YOUR TASK →
Print only the lines running from the line with "X114300Y273050D03*" to the final line below, both included, exactly as written and without the pictures.

+ + + + +

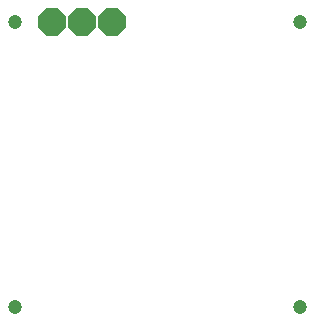
<source format=gbr>
G04 EAGLE Gerber RS-274X export*
G75*
%MOMM*%
%FSLAX34Y34*%
%LPD*%
%INSoldermask Bottom*%
%IPPOS*%
%AMOC8*
5,1,8,0,0,1.08239X$1,22.5*%
G01*
%ADD10C,1.203200*%
%ADD11P,2.556822X8X22.500000*%


D10*
X31750Y273050D03*
X31750Y31750D03*
X273050Y31750D03*
X273050Y273050D03*
D11*
X63500Y273050D03*
X88900Y273050D03*
X114300Y273050D03*
M02*

</source>
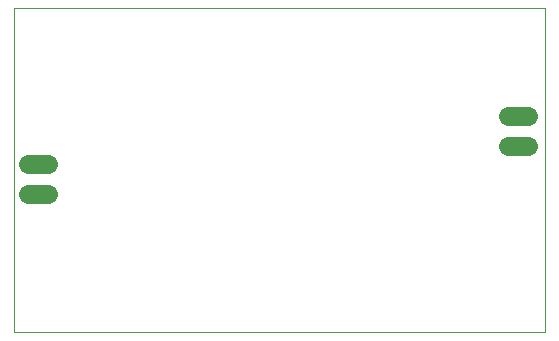
<source format=gbr>
G75*
G70*
%OFA0B0*%
%FSLAX25Y25*%
%IPPOS*%
%LPD*%
%AMOC8*
5,1,8,0,0,1.08239X$1,22.5*
%
%ADD10C,0.00400*%
%ADD11C,0.06400*%
D10*
X0047632Y0005800D02*
X0224632Y0005800D01*
X0224632Y0113800D01*
X0047632Y0113800D01*
X0047632Y0005800D01*
D11*
X0052432Y0051800D02*
X0058832Y0051800D01*
X0058832Y0061800D02*
X0052432Y0061800D01*
X0212432Y0067800D02*
X0218832Y0067800D01*
X0218832Y0077800D02*
X0212432Y0077800D01*
M02*

</source>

+ + + + +

YOUR SOLUTION →
X114300Y273050D03*
M02*

</source>
<source format=gbr>
G75*
G70*
%OFA0B0*%
%FSLAX25Y25*%
%IPPOS*%
%LPD*%
%AMOC8*
5,1,8,0,0,1.08239X$1,22.5*
%
%ADD10C,0.00400*%
%ADD11C,0.06400*%
D10*
X0047632Y0005800D02*
X0224632Y0005800D01*
X0224632Y0113800D01*
X0047632Y0113800D01*
X0047632Y0005800D01*
D11*
X0052432Y0051800D02*
X0058832Y0051800D01*
X0058832Y0061800D02*
X0052432Y0061800D01*
X0212432Y0067800D02*
X0218832Y0067800D01*
X0218832Y0077800D02*
X0212432Y0077800D01*
M02*

</source>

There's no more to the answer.